Museum Monday: Researching Museum Collections for Living History Practitioners

Lecturing at the Bergen County Historical Society, March 2011.

I’m a Collections Manager in a large New York City institution. My first museum job was as a thirteen year old volunteer at a “living history” state park, Heritage Hill, in Green Bay, Wisconsin. Living history generally denotes that the park shares its educational mission – to educate visitors about history – via recreation of historical settings. Historical buildings or reproductions thereof are filled with animals, people fill social roles that the original occupants of the house held, and activities, such as cooking dinner, are carried out in a manner authentic to the period. Generally, a specific date is chosen, like 1836, 1871, or 1905. To perform living history well, a lot of details about the past must be collected. A living history practitioner (to use Heidi Campbell-Shoaf’s term, see her article here) must translate through their person a wealth of small material culture details, including textile history, dress, accessories, in addition to presenting mannerisms appropriate to their station.

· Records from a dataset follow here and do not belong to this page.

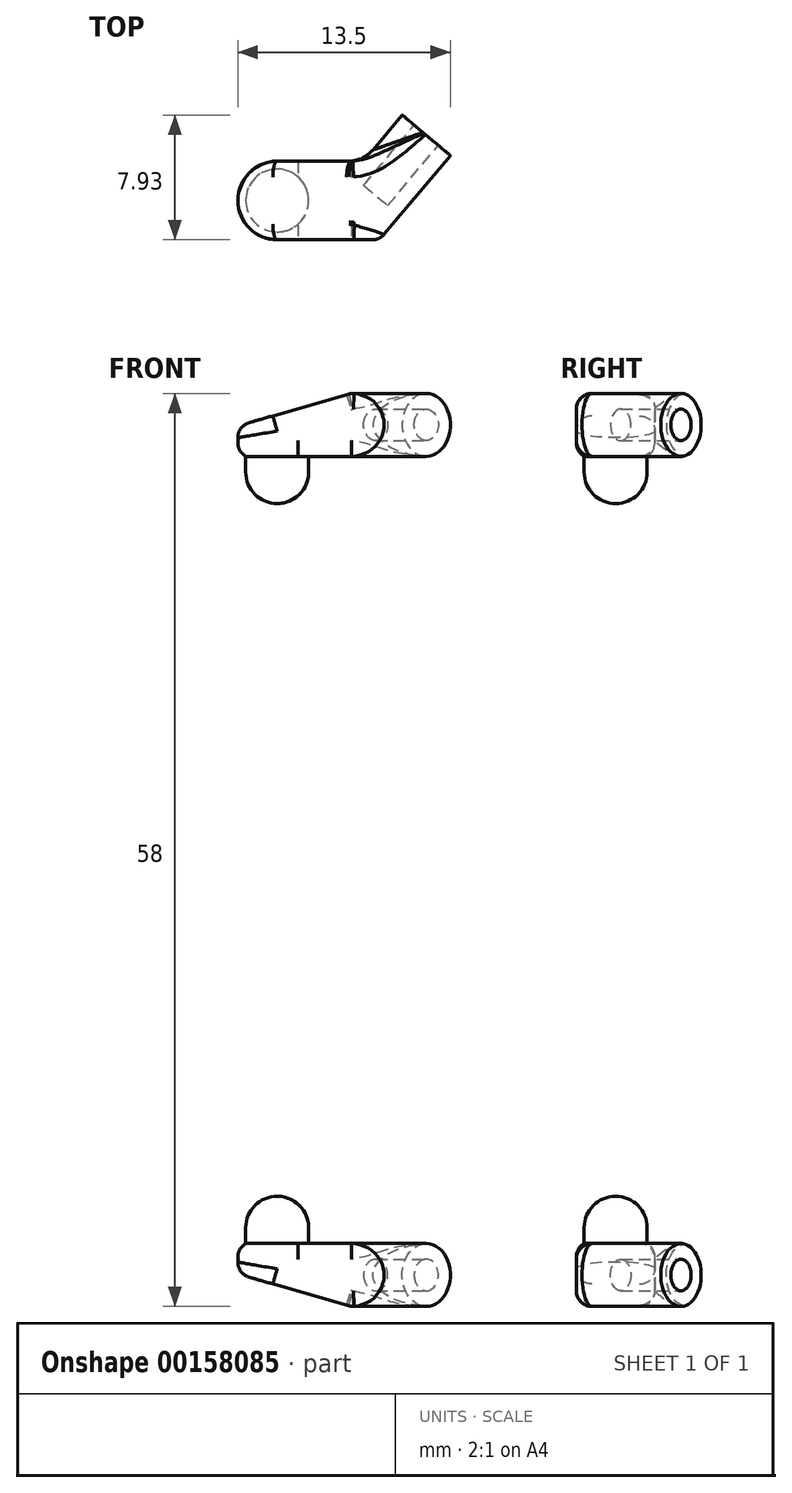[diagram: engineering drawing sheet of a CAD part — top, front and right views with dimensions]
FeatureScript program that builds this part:
annotation { "Feature Type Name" : "Feature", "Feature Type Description" : "" }
export const myFeature = defineFeature(function(context is Context, id is Id, definition is map)
    precondition{}
    {
        {
            var Q0;
            Q0=qCreatedBy(makeId("Top.planeOp"),FACE);
            var sketch = newSketch(context, id + "F0", { "sketchPlane" : qUnion([Q0])});
            skCircle(sketch, "E0", {"center": v(0, 0) * mm, "radius": 2 * mm});
            skSolve(sketch);
        }
        {
            var Q0;
            Q0=makeQuery(id+"F0.imprint","IMPRINT",FACE,{"disambiguationData":[TD([[makeQuery(id+"F0.imprint","IMPRINT",EDGE,{"derivedFrom":sQuery(id+"F0.wireOp",EDGE,"E0")}),1.0]])]});
            extrude(context, id + "F1", {"entities" : qUnion([Q0]), "depth" : 3 * mm});
        }
        {
            var Q0;
            Q0=makeQuery(id+"F1.opExtrude","CAP_FACE",FACE,{"disambiguationData":[OSD([sQuery(id+"F0.wireOp",EDGE,"E0")])],"isStart":false});
            var sketch = newSketch(context, id + "F2", { "sketchPlane" : qUnion([Q0])});
            skArc(sketch, "E1", {"start": v(0, 2.5) * mm, "mid": v(-2.5, 0) * mm, "end": v(0, -2.5) * mm});
            skLineSegment(sketch, "E2", {"start": v(0, -2.5) * mm, "end": v(6.5, -2.5) * mm});
            skLineSegment(sketch, "E3", {"start": v(0, 2.5) * mm, "end": v(5.47, 2.5) * mm});
            skLineSegment(sketch, "E4", {"start": v(6.5, -2.5) * mm, "end": v(11, 2.86) * mm});
            skLineSegment(sketch, "E5", {"start": v(11, 2.86) * mm, "end": v(7.94, 5.43) * mm});
            skLineSegment(sketch, "E6", {"start": v(7.94, 5.43) * mm, "end": v(5.47, 2.5) * mm});
            skSolve(sketch);
        }
        {
            var Q0;
            Q0=makeQuery(id+"F2.imprint","IMPRINT",FACE,{"disambiguationData":[TD([[makeQuery(id+"F2.imprint","IMPRINT",EDGE,{"derivedFrom":sQuery(id+"F2.wireOp",EDGE,"E1")}),1.0]])]});
            var Q1;
            Q1=makeQuery(id+"F2.imprint","IMPRINT",FACE,{"disambiguationData":[TD([[makeQuery(id+"F2.imprint","IMPRINT",EDGE,{"derivedFrom":makeQuery(id+"F1.opExtrude","CAP_EDGE",EDGE,{"disambiguationData":[OSD([sQuery(id+"F0.wireOp",EDGE,"E0")])],"isStart":false})}),1.0]])]});
            extrude(context, id + "F3", {"entities" : qUnion([Q0, Q1]), "operationType" : NewBodyOperationType.ADD, "depth" : 4 * mm});
        }
        {
            var Q0;
            Q0=makeQuery(id+"F3.opExtrude","CAP_EDGE",EDGE,{"disambiguationData":[OSD([sQuery(id+"F2.wireOp",EDGE,"E4")])],"isStart":false});
            var Q1;
            Q1=makeQuery(id+"F3.opExtrude","CAP_EDGE",EDGE,{"disambiguationData":[OSD([sQuery(id+"F2.wireOp",EDGE,"E4")])],"isStart":true});
            var Q2;
            Q2=makeQuery(id+"F3.opExtrude","CAP_EDGE",EDGE,{"disambiguationData":[OSD([sQuery(id+"F2.wireOp",EDGE,"E6")])],"isStart":false});
            var Q3;
            Q3=makeQuery(id+"F3.opExtrude","CAP_EDGE",EDGE,{"disambiguationData":[OSD([sQuery(id+"F2.wireOp",EDGE,"E6")])],"isStart":true});
            fillet(context, id + "F4", {"entities" : qUnion([Q0, Q1, Q2, Q3]), "radius" : 2 * mm, "tangentPropagation" : true, "allowEdgeOverflow" : false});
        }
        {
            var Q0;
            Q0=makeQuery(id+"F4.opFillet","BLEND_EDGE",EDGE,{"blendedFrom":[makeQuery(id+"F3.opExtrude","CAP_EDGE",EDGE,{"disambiguationData":[OSD([sQuery(id+"F2.wireOp",EDGE,"E6")])],"isStart":true}),makeQuery(id+"F3.opExtrude","SWEPT_FACE",FACE,{"disambiguationData":[OSD([sQuery(id+"F2.wireOp",EDGE,"E3")])]})],"blendedInto":[makeQuery(id+"F3.opExtrude","SWEPT_FACE",FACE,{"disambiguationData":[OSD([sQuery(id+"F2.wireOp",EDGE,"E3")])]})]});
            fillet(context, id + "F5", {"entities" : qUnion([Q0]), "radius" : 2 * mm, "tangentPropagation" : true, "allowEdgeOverflow" : false});
        }
        {
            var Q0;
            Q0=makeQuery(id+"F3.opExtrude","CAP_EDGE",EDGE,{"disambiguationData":[OSD([sQuery(id+"F2.wireOp",EDGE,"E3")])],"isStart":false});
            fillet(context, id + "F6", {"entities" : qUnion([Q0]), "radius" : 1 * mm, "tangentPropagation" : true, "allowEdgeOverflow" : false});
        }
        {
            var Q0;
            Q0=makeQuery(id+"F1.opExtrude","CAP_EDGE",EDGE,{"disambiguationData":[OSD([sQuery(id+"F0.wireOp",EDGE,"E0")])],"isStart":true});
            fillet(context, id + "F7", {"entities" : qUnion([Q0]), "radius" : 2 * mm, "tangentPropagation" : true, "allowEdgeOverflow" : false});
        }
        {
            var Q0;
            Q0=makeQuery(id+"F3.opExtrude","SWEPT_FACE",FACE,{"disambiguationData":[OSD([sQuery(id+"F2.wireOp",EDGE,"E5")])]});
            var sketch = newSketch(context, id + "F8", { "sketchPlane" : qUnion([Q0])});
            skCircle(sketch, "E7", {"center": v(-4.59, 5) * mm, "radius": 1 * mm});
            skSolve(sketch);
        }
        {
            var Q0;
            Q0=makeQuery(id+"F8.imprint","IMPRINT",FACE,{"disambiguationData":[TD([[makeQuery(id+"F8.imprint","IMPRINT",EDGE,{"derivedFrom":sQuery(id+"F8.wireOp",EDGE,"E7")}),1.0]])]});
            extrude(context, id + "F9", {"entities" : qUnion([Q0]), "operationType" : NewBodyOperationType.REMOVE, "oppositeDirection" : true, "depth" : 5 * mm});
        }
        {
            var Q0;
            Q0=makeQuery(id+"F3.opExtrude","SWEPT_FACE",FACE,{"disambiguationData":[OSD([sQuery(id+"F2.wireOp",EDGE,"E3")])]});
            var sketch = newSketch(context, id + "F10", { "sketchPlane" : qUnion([Q0])});
            skPoint(sketch, "E8.0", {"position": v(-4.7, 7) * mm});
            skLineSegment(sketch, "E9", {"start": v(2.5, 6) * mm, "end": v(2.5, 3.87) * mm});
            skLineSegment(sketch, "E10", {"start": v(-4.7, 7) * mm, "end": v(2.5, 4.93) * mm});
            skLineSegment(sketch, "E11", {"start": v(2.5, 4.93) * mm, "end": v(3.1, 7) * mm});
            skLineSegment(sketch, "E12", {"start": v(3.1, 7) * mm, "end": v(-4.7, 7) * mm});
            skSolve(sketch);
        }
        {
            var Q0;
            {var subQ0=sQuery(id+"F10.wireOp",EDGE,"E10");var subQ1=sQuery(id+"F2.wireOp",EDGE,"E3");var subQ2=makeQuery(id+"F6.opFillet","BLEND_EDGE",EDGE,{"blendedFrom":[makeQuery(id+"F3.opExtrude","CAP_EDGE",EDGE,{"disambiguationData":[OSD([subQ1])],"isStart":false}),makeQuery(id+"F3.opExtrude","SWEPT_FACE",FACE,{"disambiguationData":[OSD([subQ1])]})],"blendedInto":[makeQuery(id+"F3.opExtrude","SWEPT_FACE",FACE,{"disambiguationData":[OSD([subQ1])]})]});var subQ3=makeQuery(id+"F10.imprint","INTERSECT",VERTEX,{"derivedFrom":[subQ2,subQ0]});Q0=makeQuery(id+"F10.imprint","IMPRINT",FACE,{"disambiguationData":[TD([[makeQuery(id+"F10.imprint","IMPRINT",EDGE,{"disambiguationData":[TD([[subQ3,-1.0]])],"derivedFrom":subQ0}),1.0]])]});}
            var Q1;
            {var subQ1=sQuery(id+"F10.wireOp",EDGE,"E11");Q1=makeQuery(id+"F10.imprint","IMPRINT",FACE,{"disambiguationData":[TD([[makeQuery(id+"F10.imprint","IMPRINT",EDGE,{"derivedFrom":subQ1}),1.0]])]});}
            extrude(context, id + "F11", {"entities" : qUnion([Q0, Q1]), "operationType" : NewBodyOperationType.REMOVE, "oppositeDirection" : true, "depth" : 25 * mm});
        }
        {
            var Q0;
            {var subQ0=sQuery(id+"F2.wireOp",EDGE,"E2");Q0=makeQuery(id+"F11.boolean.opBoolean","INTERSECT",EDGE,{"derivedFrom":[makeQuery(id+"F6.opFillet","BLEND_FACE",FACE,{"disambiguationData":[OSD([subQ0]),TDD([makeQuery(id+"F3.opExtrude","CAP_EDGE",EDGE,{"disambiguationData":[OSD([subQ0])],"isStart":false})])]}),makeQuery(id+"F11.opExtrude","SWEPT_FACE",FACE,{"disambiguationData":[OSD([sQuery(id+"F10.wireOp",EDGE,"E10")])]})]});}
            fillet(context, id + "F12", {"entities" : qUnion([Q0]), "radius" : 1 * mm, "tangentPropagation" : true, "allowEdgeOverflow" : false});
        }
        {
            var Q0;
            Q0=makeQuery(id+"F3.opExtrude","CAP_FACE",FACE,{"disambiguationData":[OSD([sQuery(id+"F2.wireOp",EDGE,"E1"),sQuery(id+"F2.wireOp",EDGE,"E2"),sQuery(id+"F2.wireOp",EDGE,"E3"),sQuery(id+"F2.wireOp",EDGE,"E4"),sQuery(id+"F2.wireOp",EDGE,"E5"),sQuery(id+"F2.wireOp",EDGE,"E6")])],"isStart":true});
            cPlane(context, id + "F13", {"entities" : qUnion([Q0]), "cplaneType" : CPlaneType.OFFSET, "offset" : 25 * mm, "width" : 150 * mm, "height" : 150 * mm});
        }
        {
            var Q0;
            Q0=makeQuery(id+"F1.opExtrude","SWEPT_BODY",BODY,{"disambiguationData":[OSD([sQuery(id+"F0.wireOp",EDGE,"E0")])]});
            var Q1;
            Q1=qCreatedBy(id+"F13.planeOp",FACE);
            mirror(context, id + "F14", {"entities" : qUnion([Q0]), "mirrorPlane" : qUnion([Q1])});
        }
    });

To do this, many living history practitioners wish to perform research in collections rather than gaining this information from secondary sources. Museum staff know how to approach [most] collections, look at objects, ask for supporting material such as object files or database records, and follow up with the visited museum afterward. This isn’t so clear to others who might spend their everyday lives working as doctors, truck drivers, school teachers, and engineers. The expectation of the living history researcher might not match that of the collections manager or curator at a museum, creating misunderstandings and earning reenactors bad reputations as researchers. As a museum professional, I have often seen my colleagues, especially those in costume collections, roll their eyes when receiving research requests from living history practitioners.

Taking a light reading. Textiles are sensitive to light: keeping light levels below 50 lux for short periods of time and tracking light exposure helps museum staff preserve the textile’s appearance for future exhibition.

I inhabit both worlds: I am both a museum professional and a living history practitioner. I focus on revolutionary America, and am a ten year member of the Brigade of the American Revolution (BAR). Celebrating it’s fiftieth anniversary this year, the BAR holds a yearly school for its membership to share current research into material culture, the war, and how to put that knowledge into practice for public visiting our events. Research makes that happen, so I put together a lecture on performing research with museum object collections.

I included the following information in my talk:

  • A short glossary of museum terms. This includes accession number (the unique number assigned to each object in a collection), provenance (the history of the object), and collections management database (the descendant of the object card catalog, the program that stores in formation about the collections).
  • Who to approach to see the collection? This can be different in every institution, especially depending on the size of the institution. It can be including the Registrar, Collections Manager, Curator, Conservator, Librarian, Archivist, or even the Director in small museums.
  • How to Prepare to visit. Pick a reasonable amount of objects to view in the time given. If you only have two hours, pick ten objects. Let the museum staff guide you – ask them what is reasonable. Outside visits to collections might only make up 5% of the time they spend at work. There are lots of other things going on, from exhibitions, to photography projects, storage rehousing, and construction projects. So keep in mind that their time is valuable.  Define your research goals up front – don’t contact a museum and say “I want to see everything from the 18th century in your collection.” Be specific. And do your research to the greatest extent possible prior to your visit. If there is an online collections database available, try to pinpoint the types of collections you wish to see, then ask museum staff for suggestions.
  • During your visit. Not all museums are the same, or have the same rules. They are charged with preservation of collections, so museum staff will call the shots about how you may work with an object. Some museum staff will let you handle collections. Others will not. This generally depends on your credentials, the fragility of the object, and how often other researchers ask to see the object. Do bring a camera, your laptop, other research you may want to compare to the object you are viewing, pencils, and a measuring tape. Do not bring your own gloves (this personally drives me crazy). It signals to the museum staff that you expect to handle the object, and puts collections staff in an awkward position if it is against museum policy.
  • Looking. Collection staff spend their careers developing their skills of looking at objects, but this isn’t always a familiar skill for others. In the excitement of visiting with the object, you can forget important details, such as measurements, or how that sleeve was attached to the bodice.  Start by looking at any information the staff provides. Make sure you record the accession number. First, make notes about the overall object, then progress systematically to the details. Cover the structure of the object, the material, the color, how the surface is ornamented. Take meaningful measurements and photographs. Make sure that if you are shooting details of the object that you keep a photograph log, so you aren’t scratching your head when you get home.
  • Follow-up. Be a good guest and send a thank-you note. Send a summary of your research notes to the museum – they don’t always have the time or expertise that you might have, and they might incorporate your notes into the file for that object.

Educating the living history community about how to approach and work with museums not only opens the door to information that can improve living history impressions. It also assists museums to fulfill their mission of providing access by fostering a more educated researcher.